● JOB A
Transcribe the rows from their beginning up to and including the line that contains "José Cárdenas: Marie", omitting the pictures.

● DOCUMENT SEGMENT

###

Because of the low ceiling, we stayed in the Fairbanks traffic pattern for some more touch-and-gos. After the flight, I was asked, “When are you going to be back?” I said, “I don’t have any more scheduled trips this year.” I asked Craig when he normally took the airplane out of the water and he said mid-September. I told him I had the weekend of September 18-19 off and could come back if he could wait until after then to take the airplane out of the water. His response was, “Come on back, we’ll make it happen.”

This was great to hear! I knew I would come back without the time constraint of having to operate a flight. When I got home I looked at flight schedules and determined I could arrive about 3:00 pm on Friday and really did not have to leave until 6:00 pm on Sunday. Since I had so much time I asked if we could just do a lot more flying on my return trip. Of course I wanted to leave with a new temporary certificate in my pocket, but I also wanted to take advantage of the opportunity to learn as much as possible.

Mulhearn by floatplane

Falling in love with a new type of flying.

My trip to Fairbanks went off without a hitch and I went right over to Fairbanks Floatplane, where Tom was waiting for me. Since it was late in the day, we stayed in the traffic pattern at Fairbanks. Tom gave me another good workout.

###

● SUPPLIED RECORDS
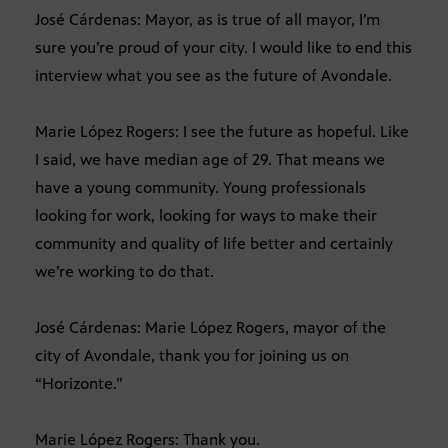
José Cárdenas: Mayor, as is true of all mayor, I’m
sure you’re proud of your city. I would like to end this
interview what you see as the future of Avondale.
Marie López Rogers: I see the future as hopeful. Like
I said, we have median age of 29. That means we
have a young community. Young professionals
looking for work, looking for ways to make their
community and quality of life better and certainly
we’re working to do that.
José Cárdenas: Marie López Rogers, mayor of the
city of Avondale, thank you for joining us on
“Horizonte.”
Marie López Rogers: Thank you.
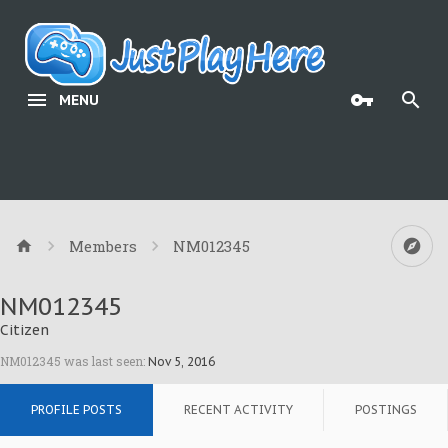
MENU
Members
NM012345
NM012345
Citizen
NM012345 was last seen:
Nov 5, 2016
PROFILE POSTS
RECENT ACTIVITY
POSTINGS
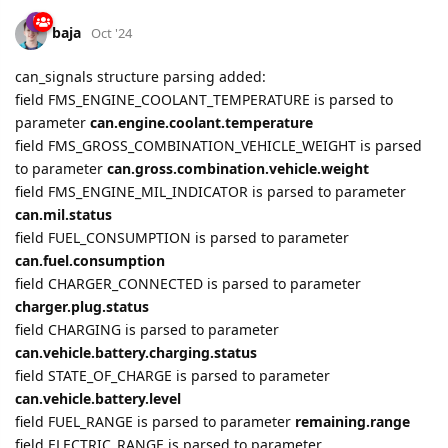
baja
Oct '24
can_signals structure parsing added:
field FMS_ENGINE_COOLANT_TEMPERATURE is parsed to
parameter
can.engine.coolant.temperature
field FMS_GROSS_COMBINATION_VEHICLE_WEIGHT is parsed
to parameter
can.gross.combination.vehicle.weight
field FMS_ENGINE_MIL_INDICATOR is parsed to parameter
can.mil.status
field FUEL_CONSUMPTION is parsed to parameter
can.fuel.consumption
field CHARGER_CONNECTED is parsed to parameter
charger.plug.status
field CHARGING is parsed to parameter
can.vehicle.battery.charging.status
field STATE_OF_CHARGE is parsed to parameter
can.vehicle.battery.level
field FUEL_RANGE is parsed to parameter
remaining.range
field ELECTRIC_RANGE is parsed to parameter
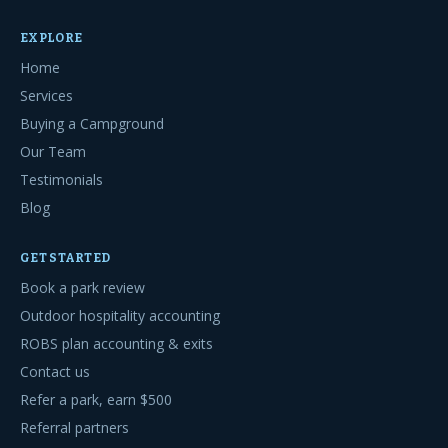
EXPLORE
Home
Services
Buying a Campground
Our Team
Testimonials
Blog
GET STARTED
Book a park review
Outdoor hospitality accounting
ROBS plan accounting & exits
Contact us
Refer a park, earn $500
Referral partners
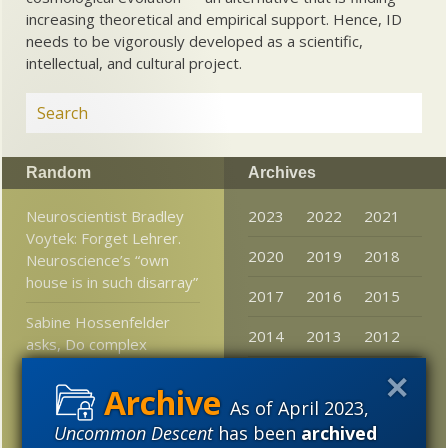
increasing theoretical and empirical support. Hence, ID
needs to be vigorously developed as a scientific,
intellectual, and cultural project.
Random
Archives
Neuroscientist Bradley
2023
2022
2021
Voytek: Forget Lehrer.
2020
2019
2018
Neuroscience’s “own
house is in such disarray”
2017
2016
2015
Sabine Hossenfelder
2014
2013
2012
asks, Do complex
numbers exist?
2011
2010
2009
What Does It Mean To
As of April 2023,
2008
2007
2006
Be Human? Don’t Ask A
Uncommon Descent
has been
archived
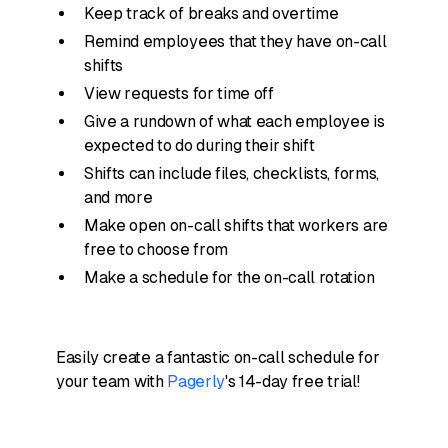
Keep track of breaks and overtime
Remind employees that they have on-call
shifts
View requests for time off
Give a rundown of what each employee is
expected to do during their shift
Shifts can include files, checklists, forms,
and more
Make open on-call shifts that workers are
free to choose from
Make a schedule for the on-call rotation
Easily create a fantastic on-call schedule for
your team with
Pagerly
's 14-day free trial!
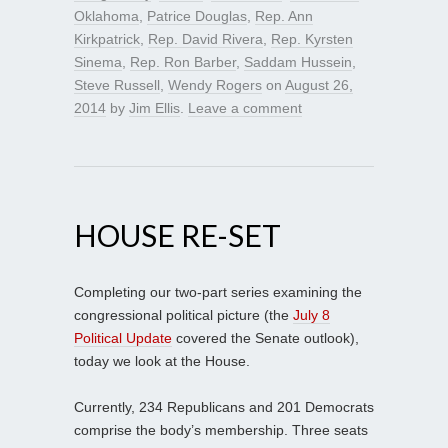
Oklahoma
,
Patrice Douglas
,
Rep. Ann
Kirkpatrick
,
Rep. David Rivera
,
Rep. Kyrsten
Sinema
,
Rep. Ron Barber
,
Saddam Hussein
,
Steve Russell
,
Wendy Rogers
on
August 26,
2014
by
Jim Ellis
.
Leave a comment
HOUSE RE-SET
Completing our two-part series examining the
congressional political picture (the
July 8
Political Update
covered the Senate outlook),
today we look at the House.
Currently, 234 Republicans and 201 Democrats
comprise the body’s membership. Three seats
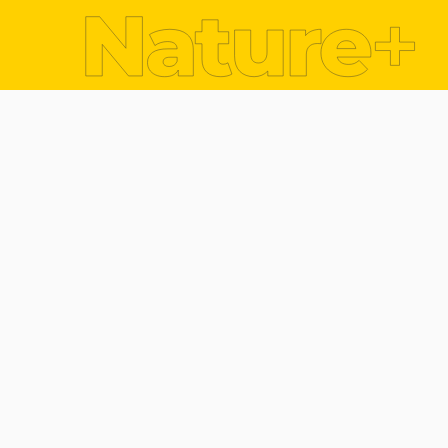
Dr. Mary Bourke
One of the most tangible threats of climate chan
These occur almost daily across our globe (i.e. s
In Ireland the threat of alternate flood and drou
Inishowen peninsula in Co. Donegal during August
nine hours damaging transport infrastructure (ro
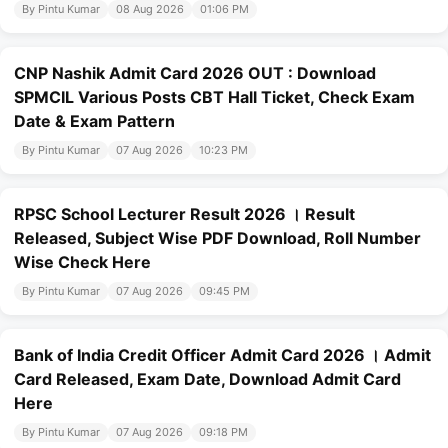
By Pintu Kumar
08 Aug 2026
01:06 PM
CNP Nashik Admit Card 2026 OUT : Download
SPMCIL Various Posts CBT Hall Ticket, Check Exam
Date & Exam Pattern
By Pintu Kumar
07 Aug 2026
10:23 PM
RPSC School Lecturer Result 2026 । Result
Released, Subject Wise PDF Download, Roll Number
Wise Check Here
By Pintu Kumar
07 Aug 2026
09:45 PM
Bank of India Credit Officer Admit Card 2026 । Admit
Card Released, Exam Date, Download Admit Card
Here
By Pintu Kumar
07 Aug 2026
09:18 PM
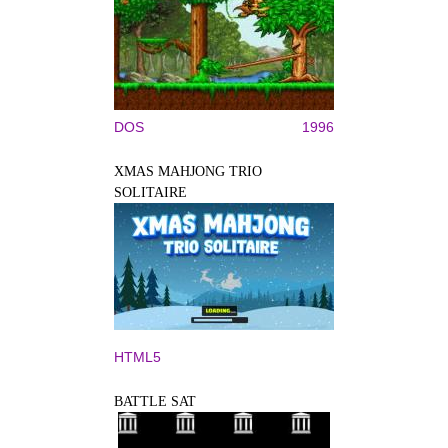
DOS
1996
XMAS MAHJONG TRIO
SOLITAIRE
HTML5
BATTLE SAT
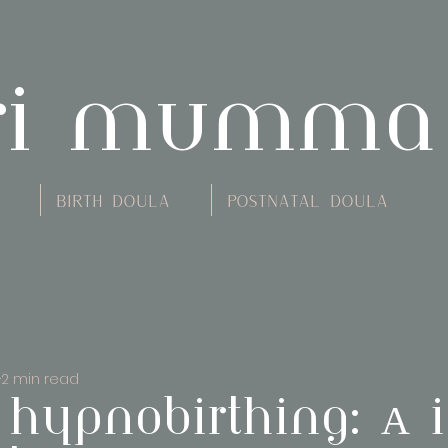
ri mumma
Birth Doula
Postnatal Doula
2 min read
 hypnobirthing: A i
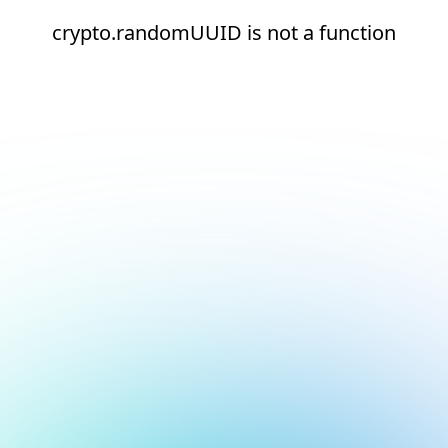
crypto.randomUUID is not a function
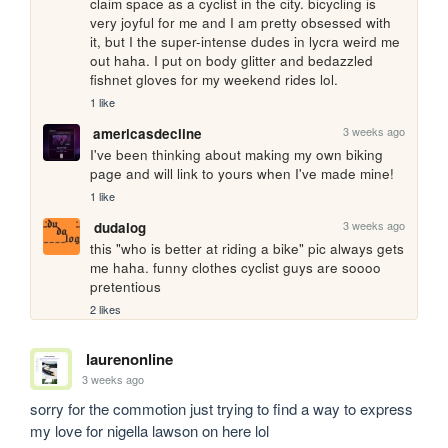
claim space as a cyclist in the city. bicycling is 
very joyful for me and I am pretty obsessed with 
it, but I the super-intense dudes in lycra weird me 
out haha. I put on body glitter and bedazzled 
fishnet gloves for my weekend rides lol.
1 like
3 weeks ago
americasdecline
I've been thinking about making my own biking 
page and will link to yours when I've made mine!
1 like
3 weeks ago
dudalog
this "who is better at riding a bike" pic always gets 
me haha. funny clothes cyclist guys are soooo 
pretentious
2 likes
laurenonline
3 weeks ago
sorry for the commotion just trying to find a way to express 
my love for nigella lawson on here lol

###

● JOB B
Pick up the account of floatplane training in Fairbanks from where it stops.

● ANSWER A
José Cárdenas: Mayor, as is true of all mayor, I’m
sure you’re proud of your city. I would like to end this
interview what you see as the future of Avondale.
Marie López Rogers: I see the future as hopeful. Like
I said, we have median age of 29. That means we
have a young community. Young professionals
looking for work, looking for ways to make their
community and quality of life better and certainly
we’re working to do that.
José Cárdenas: Marie López Rogers, mayor of the

● ANSWER B
The next day was checkride day with Craig. Once again, we headed west out of Fairbanks to Minto Lakes. The check ride was uneventful and after the ride we flew out to Manley Hot Springs, which is about 70 miles west of Fairbanks right on the Tanana River. We landed in a slough and beached the airplane, walked to the Manley Hot Springs Road House, and had a cup of coffee. This is Alaska flying at its best. After coffee, we then took off and flew along the Tanana River back to Fairbanks. I saw several fish wheels in the river and a few boats camps along the river.

This was my first Part 61 checkride since 1986 and I can easily say it was the most fun. Flying a floatplane is very much a seat-of-the-pants flying experience. I had one Fairbanks trip in the summer of 2016 and was able to fly with Craig again. I am very blessed to have a job that takes me to Alaska, which helped keep the cost down. There are several seaplane schools through Alaska that would allow you to get your rating in a few days. If you have a passion for Alaska and flying like me, this is definitely a bucket list item. Just remember, “Stick back, tips up” and you’ll be fine!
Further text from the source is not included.